Yeah man, we are only to serve the rich, not because we are trying to solve the problem of scarcity nor we toot about the welfare state. Stop listening to popular economists, read about the science. We've figured this out, the problem is political.
That is not true. Markets are moved by traders not economists. Professional traders have a very skeptical view of economists, because economists are simply wrong so often about the future. Economists from the world bank and such institutions are usually on the wrong side of forecasting for instance.
For instance Scott Bessent opinion:
"I will take the market-based indicators over the so-called 'experts' all the time! That’s how I made my 35-year career, was listening to the market."
The traders are all operating within the windows established by the policy choices of economists using fake money generated by economists to satisfy their own invented metrics.
And traders are not themselves predicting the future as you put it, but they are predicting the future sentiment of other traders.
The absolute classic would be Hal Varian, afaik still chief economist at Google. Still proud of working through Microeconomic Analysis. He has an introduction into micro as well. His books are so full of worthwhile thoughts. Micro introduced me to platform economics before the internet was a big thing.
There's some truth to this take but it's not nearly as bad as most people think.
Many people look at the economy and see that it is bad and so they think the economists must be bad at their job, but in many cases people in power simply don't listen to economists.
The best example of this in my opinion is land value tax.
Milton Friedman is an Nobel prize winner on the libertarian side who called lvt the best tax policy. Joseph Stieglitz is a Nobel prize winner who is a socialist who also advocated for lvt. A recent survey showed something like 83% of economists saying that lvt would significantly increase growth.
And yet zero countries have implemented an lvt rate that is much higher than inflation.
Good and smart policies do not need to be accepted by economists to be implemented. They need to be accepted by those in power and by the general population.

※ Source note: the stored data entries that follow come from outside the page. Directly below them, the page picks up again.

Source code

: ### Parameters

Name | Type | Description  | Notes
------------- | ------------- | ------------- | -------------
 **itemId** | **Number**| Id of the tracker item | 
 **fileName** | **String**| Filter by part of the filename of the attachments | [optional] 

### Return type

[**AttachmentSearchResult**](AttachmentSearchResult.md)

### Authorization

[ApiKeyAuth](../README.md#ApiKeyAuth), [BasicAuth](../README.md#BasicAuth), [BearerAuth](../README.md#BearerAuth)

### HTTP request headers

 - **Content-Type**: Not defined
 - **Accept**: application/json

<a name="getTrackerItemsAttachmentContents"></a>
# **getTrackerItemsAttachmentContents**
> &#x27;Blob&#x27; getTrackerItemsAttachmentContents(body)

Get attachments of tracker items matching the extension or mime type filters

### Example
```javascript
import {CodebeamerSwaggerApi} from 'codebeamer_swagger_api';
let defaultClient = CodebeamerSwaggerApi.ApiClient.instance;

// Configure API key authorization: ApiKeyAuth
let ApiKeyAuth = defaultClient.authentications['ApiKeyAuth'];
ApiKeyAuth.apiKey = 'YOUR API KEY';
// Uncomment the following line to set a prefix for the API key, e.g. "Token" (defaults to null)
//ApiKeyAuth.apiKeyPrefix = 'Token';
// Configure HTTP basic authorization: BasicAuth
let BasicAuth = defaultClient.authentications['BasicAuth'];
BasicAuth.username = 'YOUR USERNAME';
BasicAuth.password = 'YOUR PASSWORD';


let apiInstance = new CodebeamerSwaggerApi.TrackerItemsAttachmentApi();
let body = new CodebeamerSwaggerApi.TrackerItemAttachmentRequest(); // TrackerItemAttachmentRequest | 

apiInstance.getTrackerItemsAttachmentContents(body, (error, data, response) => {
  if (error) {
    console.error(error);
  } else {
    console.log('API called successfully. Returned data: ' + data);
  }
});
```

In my opinion, if anything we should have way more economists on the news talking about the economy than the political pundits that you typically see - not the other way around!
> Economics seems more like a religion than science […]

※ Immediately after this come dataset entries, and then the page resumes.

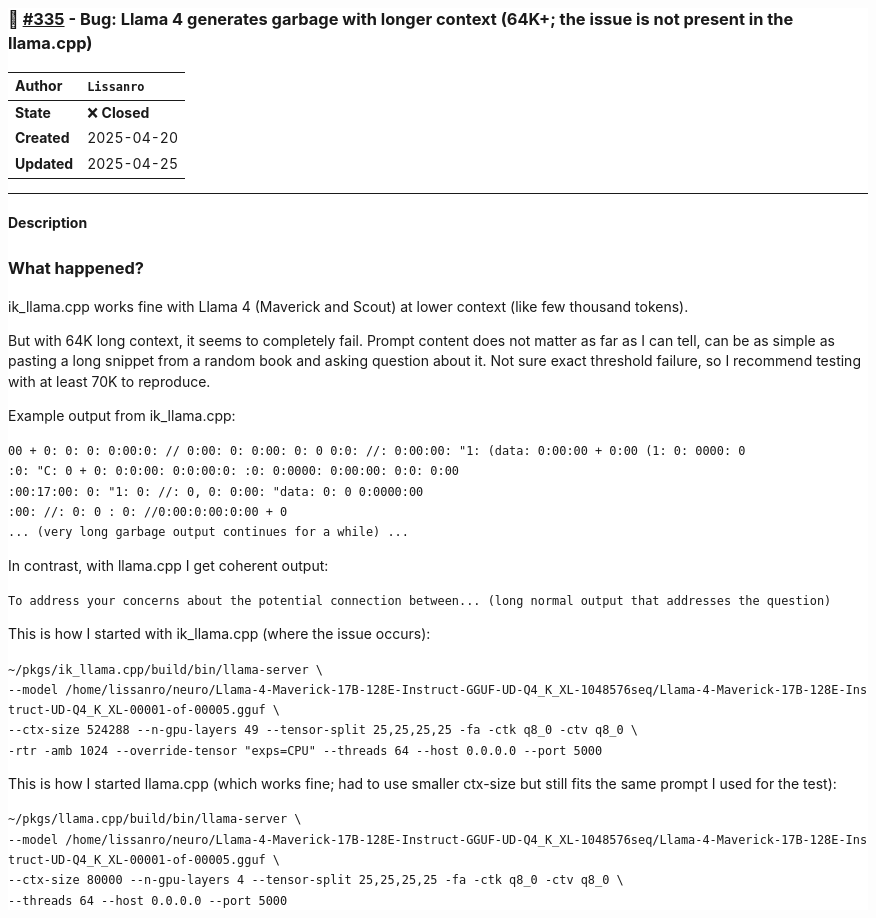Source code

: ### 🐛 [#335](https://github.com/ikawrakow/ik_llama.cpp/issues/335) - Bug: Llama 4 generates garbage with longer context (64K+; the issue is not present in the llama.cpp)

| **Author** | `Lissanro` |
| :--- | :--- |
| **State** | ❌ **Closed** |
| **Created** | 2025-04-20 |
| **Updated** | 2025-04-25 |

---

#### Description

### What happened?

ik_llama.cpp works fine with Llama 4 (Maverick and Scout) at lower context (like few thousand tokens).

But with 64K long context, it seems to completely fail. Prompt content does not matter as far as I can tell, can be as simple as pasting a long snippet from a random book and asking question about it. Not sure exact threshold failure, so I recommend testing with at least 70K to reproduce.

Example output from ik_llama.cpp:

```
00 + 0: 0: 0: 0:00:0: // 0:00: 0: 0:00: 0: 0 0:0: //: 0:00:00: "1: (data: 0:00:00 + 0:00 (1: 0: 0000: 0
:0: "C: 0 + 0: 0:0:00: 0:0:00:0: :0: 0:0000: 0:00:00: 0:0: 0:00
:00:17:00: 0: "1: 0: //: 0, 0: 0:00: "data: 0: 0 0:0000:00
:00: //: 0: 0 : 0: //0:00:0:00:0:00 + 0
... (very long garbage output continues for a while) ...
```

In contrast, with llama.cpp I get coherent output:

```
To address your concerns about the potential connection between... (long normal output that addresses the question)
```

This is how I started with ik_llama.cpp (where the issue occurs):

```
~/pkgs/ik_llama.cpp/build/bin/llama-server \
--model /home/lissanro/neuro/Llama-4-Maverick-17B-128E-Instruct-GGUF-UD-Q4_K_XL-1048576seq/Llama-4-Maverick-17B-128E-Instruct-UD-Q4_K_XL-00001-of-00005.gguf \
--ctx-size 524288 --n-gpu-layers 49 --tensor-split 25,25,25,25 -fa -ctk q8_0 -ctv q8_0 \
-rtr -amb 1024 --override-tensor "exps=CPU" --threads 64 --host 0.0.0.0 --port 5000
```

This is how I started llama.cpp (which works fine; had to use smaller ctx-size but still fits the same prompt I used for the test):

```
~/pkgs/llama.cpp/build/bin/llama-server \
--model /home/lissanro/neuro/Llama-4-Maverick-17B-128E-Instruct-GGUF-UD-Q4_K_XL-1048576seq/Llama-4-Maverick-17B-128E-Instruct-UD-Q4_K_XL-00001-of-00005.gguf \
--ctx-size 80000 --n-gpu-layers 4 --tensor-split 25,25,25,25 -fa -ctk q8_0 -ctv q8_0 \
--threads 64 --host 0.0.0.0 --port 5000
```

Science makes falsifiable statements that are then tested (per Popper). When QE started a group of folks made predictions:
> We believe the Federal Reserve’s large-scale asset purchase plan (so-called “quantitative easing”) should be reconsidered and discontinued. We do not believe such a plan is necessary or advisable under current circumstances. The planned asset purchases risk currency debasement and inflation, and we do not think they will achieve the Fed’s objective of promoting employment.
Another group of folks (often label "Keynesian") made different predictions based on their model(s) / understanding of how things work.. One turned out correct and other incorrect in their predictions. Perhaps we should follow the models that accurately predicted things.

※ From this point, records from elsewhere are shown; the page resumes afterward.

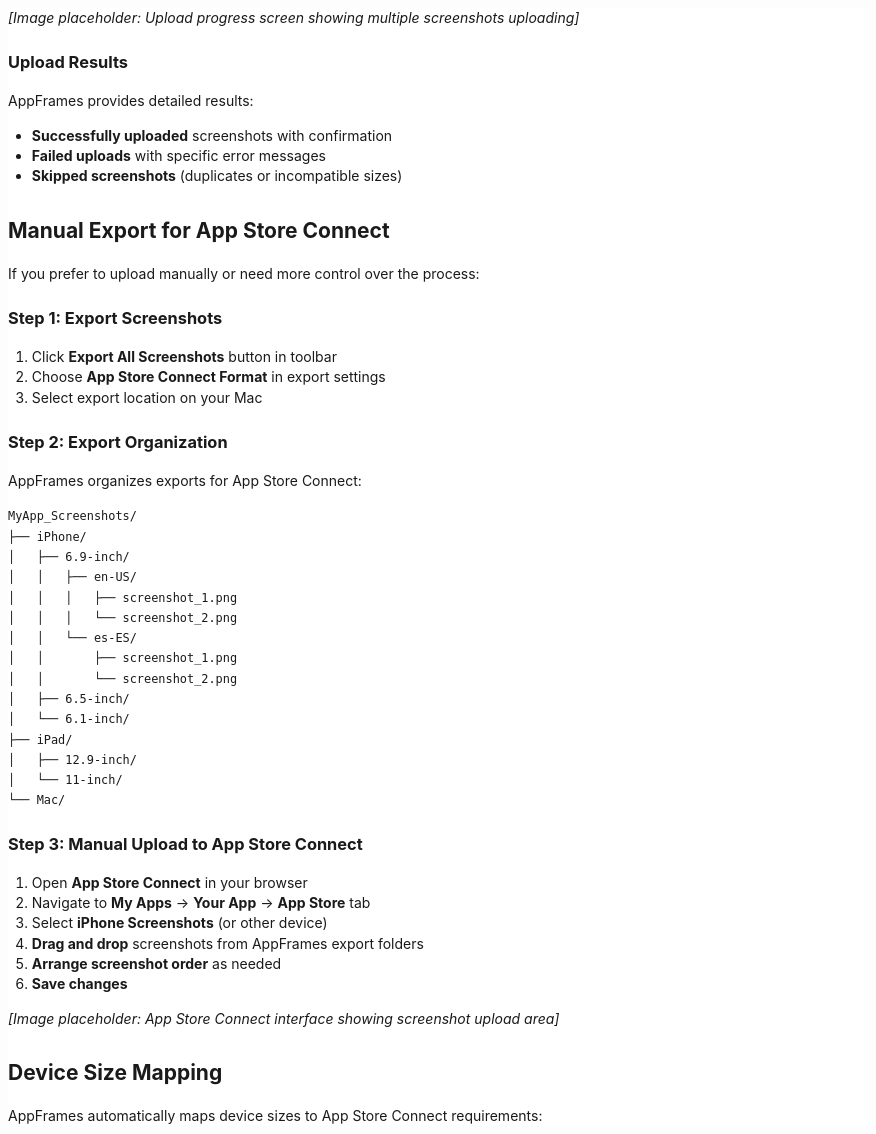 *[Image placeholder: Upload progress screen showing multiple screenshots uploading]*

### Upload Results
AppFrames provides detailed results:
- **Successfully uploaded** screenshots with confirmation
- **Failed uploads** with specific error messages
- **Skipped screenshots** (duplicates or incompatible sizes)

## Manual Export for App Store Connect

If you prefer to upload manually or need more control over the process:

### Step 1: Export Screenshots
1. Click **Export All Screenshots** button in toolbar
2. Choose **App Store Connect Format** in export settings
3. Select export location on your Mac

### Step 2: Export Organization
AppFrames organizes exports for App Store Connect:
```
MyApp_Screenshots/
├── iPhone/
│   ├── 6.9-inch/
│   │   ├── en-US/
│   │   │   ├── screenshot_1.png
│   │   │   └── screenshot_2.png
│   │   └── es-ES/
│   │       ├── screenshot_1.png
│   │       └── screenshot_2.png
│   ├── 6.5-inch/
│   └── 6.1-inch/
├── iPad/
│   ├── 12.9-inch/
│   └── 11-inch/
└── Mac/
```

### Step 3: Manual Upload to App Store Connect
1. Open **App Store Connect** in your browser
2. Navigate to **My Apps** → **Your App** → **App Store** tab
3. Select **iPhone Screenshots** (or other device)
4. **Drag and drop** screenshots from AppFrames export folders
5. **Arrange screenshot order** as needed
6. **Save changes**

*[Image placeholder: App Store Connect interface showing screenshot upload area]*

## Device Size Mapping

AppFrames automatically maps device sizes to App Store Connect requirements:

Governments / politicians run economic experiments every time there's a major policy rollout, and they do so based on what they predict will happen:
Economics is kinda like weather prediction. Most people don't understand what economists are saying and they react based on what they think economists are saying. The same is true for things like rain predictions in that people don't understand what the prediction is, so when it doesn't rain people think "the weatherman is never right" when that isn't what the prediction was saying in the first place.